RIYADH: Saudi Arabia’s Public Investment Fund-backed AviLease achieved exceptional performance and sustainable business growth during 2025, supported by the strategic expansion of its global platform.

According to its financial results for 2025, AviLease recorded total revenues of $664 million, an annual increase of 19 percent, driven by disciplined growth in its asset portfolio and strong performance in aircraft remarketing amid sustained global demand for modern, fuel-efficient aircraft, the Saudi Press Agency reported.

Profit before tax doubled compared to the previous year, reaching $122 million. The year witnessed an expansion in AviLease’s portfolio, reaching 202 owned and managed aircraft, leased to over 50 airline companies in more than 30 countries. 

The total value of the company’s assets stabilized at $9.3 billion. AviLease maintained a 100 percent fleet utilization rate, reflecting the resilience of its business model, the efficiency of its asset management, and the strength of its strategic relationships with airlines around the world.

AviLease concluded purchase agreements for aircraft from Airbus, including the A320neo family and A350F, and Boeing 737 aircraft, aiming to enhance its future asset portfolio with modern, fuel-efficient aircraft. This step will contribute to supporting future growth and meeting increasing customer demand for the latest aircraft, aligning with the Kingdom’s ambitions to become a leading global aviation hub.

AviLease strengthened its prestigious credit standing by obtaining a strong Baa2 credit ratings from Moody’s and BBB from Fitch, reflecting its financial solidity, managerial discipline, and efficiency in managing leverage.

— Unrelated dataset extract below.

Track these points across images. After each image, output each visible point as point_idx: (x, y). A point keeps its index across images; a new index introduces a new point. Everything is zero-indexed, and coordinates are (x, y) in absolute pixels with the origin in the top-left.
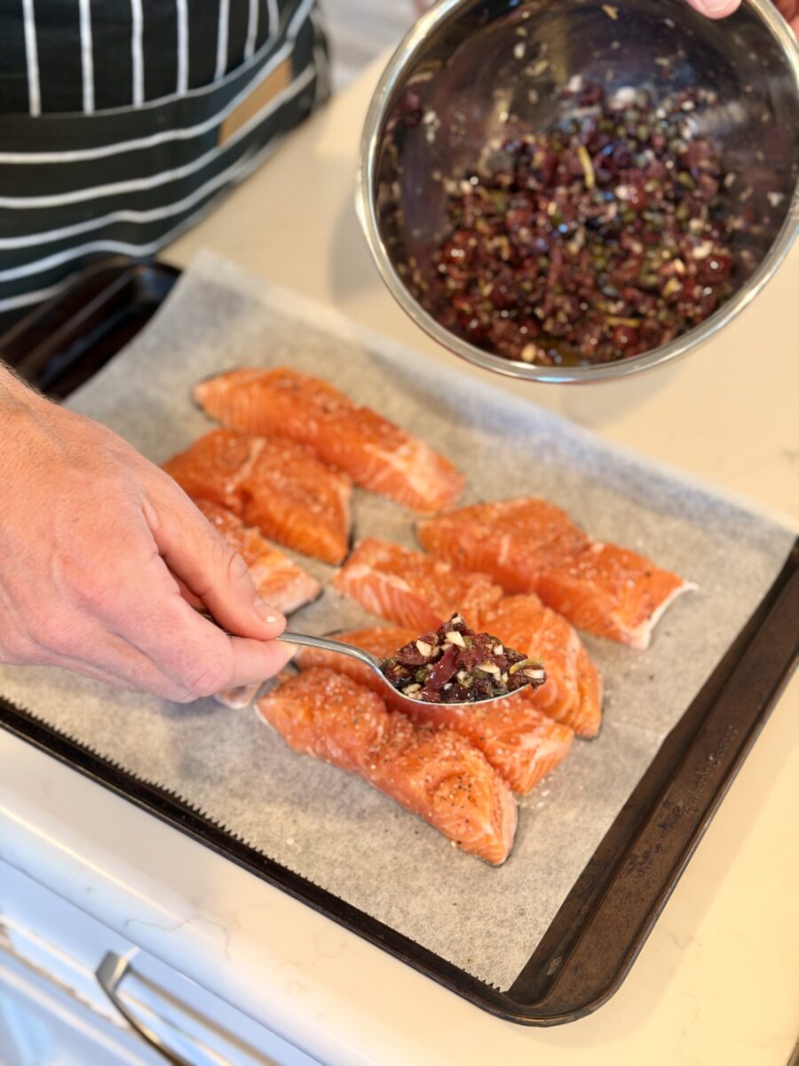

The company also successfully issued senior unsecured bonds worth $850 million last November under Regulation 144A/RegS. This issuance contributed to diversifying its funding sources and enhancing its financial flexibility.

Commenting on the results, AviLease CEO Edward O’Byrne said: “This exceptional performance reflects the quality of the company’s investment portfolio, the strength of its partnerships with airlines, and its strategic focus on responsibly deploying capital into highly sought-after, efficient, modern aircraft assets.”

He added: “As aviation markets continue to grow, AviLease is strategically positioned to continue its expansion plans and deliver sustainable long-term value for shareholders, contributing to the Kingdom’s ambitions.”

Throughout 2025, AviLease continued to play a pivotal role in the Kingdom’s growing aviation sector and contributed directly to the launch and scaling of the new national carrier, Riyadh Air, by completing a sale and leaseback transaction for a Boeing 787-9 aircraft, which thereby became the first aircraft to join the airline’s fleet.

AviLease also established a strategic partnership with Hassana Investment Co. This partnership aims to provide an opportunity for local and international investors to enter the aircraft financing asset class and benefit from AviLease’s technical expertise and operational capabilities to support partnership growth and enhance performance. 

Hassana Investment Co. has agreed to acquire an initial portfolio of 10 modern aircraft from AviLease.